Digital evolution is driving net new challenges for data security. In this rapidly evolving digital world, data is not clearly defined, structured or secured. Today’s businesses continue to be agile and adapt new technologies, like cloud services, to meet the demands of customers. While collecting, storing and protecting data might look like standard operating procedures in legacy environments, businesses often overlook proper data safeguards in the new technology world, especially in the case of non-critical data.

When the organization sees you as its data protector, it is important to understand that any data is not transient, and it can be transformative. Data—big or small—may have less value unless you know how to use or act on it. In today’s world, new products can take pieces of data, transform it and create new actions and opportunities, both in good and bad ways.


In enterprise datacenters, generally provisioning and managing storage systems is a complex task. Public cloud offers a simple and easy way to store data with various storage service offerings. With the dissolution of traditional boundaries, as organizations move to the cloud and the volume of data continues to grow, it’s a daunting task to know where the data is and how to protect it. During the process of moving data from an on premise datacenter to cloud, or using cloud storage services to store new data, IT teams can overlook and be blindsided by cloud data loss vectors.

With easy cloud consumption models, IT teams may not ask themselves, “What are the adequate or appropriate data protection or data security controls?” One way to approach this cloud world is to first think precisely and clearly about how to protect the data, unlike the past era where the goal was to protect infrastructure. The recent Amazon S3 bucket misconfiguration incident has bought special attention to these type of data exposures in cloud, as it adds to a growing list of other AWS S3 bucket data exposure cases like Verizon, Pentagon, Republican National Committee, WWE, and FedEx.

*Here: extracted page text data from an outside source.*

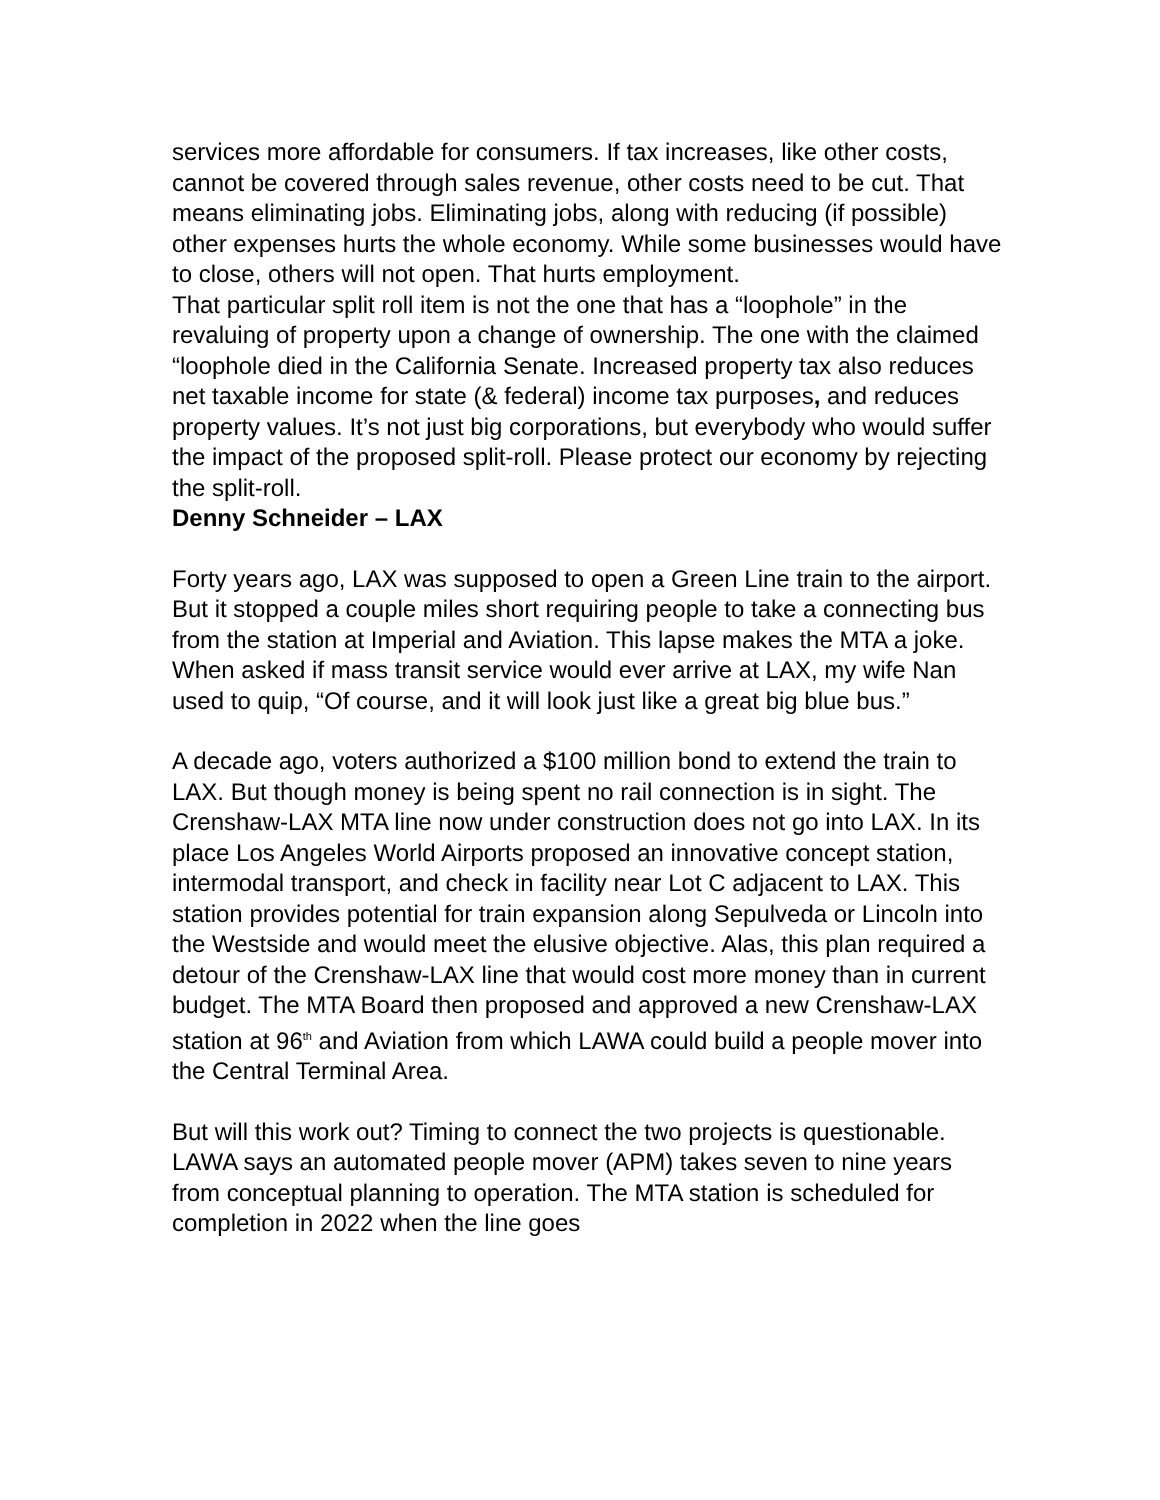services more affordable for consumers. If tax increases, like other costs, cannot be covered through sales revenue, other costs need to be cut. That means eliminating jobs. Eliminating jobs, along with reducing (if possible) other expenses hurts the whole economy. While some businesses would have to close, others will not open. That hurts employment.
That particular split roll item is not the one that has a “loophole” in the revaluing of property upon a change of ownership. The one with the claimed “loophole died in the California Senate. Increased property tax also reduces net taxable income for state (& federal) income tax purposes, and reduces property values. It’s not just big corporations, but everybody who would suffer the impact of the proposed split-roll. Please protect our economy by rejecting the split-roll.
Denny Schneider – LAX
Forty years ago, LAX was supposed to open a Green Line train to the airport. But it stopped a couple miles short requiring people to take a connecting bus from the station at Imperial and Aviation. This lapse makes the MTA a joke. When asked if mass transit service would ever arrive at LAX, my wife Nan used to quip, “Of course, and it will look just like a great big blue bus.”
A decade ago, voters authorized a $100 million bond to extend the train to LAX. But though money is being spent no rail connection is in sight. The Crenshaw-LAX MTA line now under construction does not go into LAX. In its place Los Angeles World Airports proposed an innovative concept station, intermodal transport, and check in facility near Lot C adjacent to LAX. This station provides potential for train expansion along Sepulveda or Lincoln into the Westside and would meet the elusive objective. Alas, this plan required a detour of the Crenshaw-LAX line that would cost more money than in current budget. The MTA Board then proposed and approved a new Crenshaw-LAX station at 96<sup>th</sup> and Aviation from which LAWA could build a people mover into the Central Terminal Area.
But will this work out? Timing to connect the two projects is questionable. LAWA says an automated people mover (APM) takes seven to nine years from conceptual planning to operation. The MTA station is scheduled for completion in 2022 when the line goes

The mindset of locking up data in infrastructure is gone. Data needs to be flowing to create value. So sensitive data is going to be everywhere. As organizations rely on easy cloud storage services, like S3 buckets of AWS, having the right solution to protect and prevent data loss is an important part of any cloud security strategy.

The list below outlines the most important steps to effectively operationalizing native AWS S3 security controls. Most important is having a centralized way to inventory existing S3 buckets with the ability to constantly scan and discover new buckets as they are created. Second in importance is the ability to create and enforce policies for those buckets.

  1. Inventory of public buckets
  2. Set appropriate ACL bucket permissions and policies
  3. Enable encryption
  4. Enable server access logging
  5. Enable object-level logging

Recommendation Engine

Having a recommendation engine that looks for open buckets, and recommends appropriate controls or IAM permissions is basic first step.

Autonomous Way to Classify S3 Buckets and Data

Classifying S3 buckets and stored data based on sensitivity (personally identifiable information or intellectual property) and tracking data access needs and data flow can help bring visibility and reveal dependencies of these data sources. Amazon Web Services has a service called Macie that helps implement data-centric compliance and security analytics in Amazon S3 environments. You may want to consider integrating Amazon Macie with content fingerprinting if you want to organize and catalog data stored in S3 buckets.

Total Obfuscation

Another way to protect data is to obfuscate the S3 bucket names and randomize the naming convention to make it harder to simply interpret the buckets and to which organizations they belong.

While in this post, I have specifically delved into AWS S3 buckets for simple storage service, many organizations operate in a true multi-cloud state and will embrace various public and private clouds. In this case, organizations should consider using a comprehensive solution as part of their data security strategy.


As a data protector, you have to know where the data is, who has access to it, and how to ensure the flow of the data is secure. This may be more of a business issue than a technical issue that needs to be addressed with proper governance and participation in combination with implementing the right technology solutions that prevent data leaks.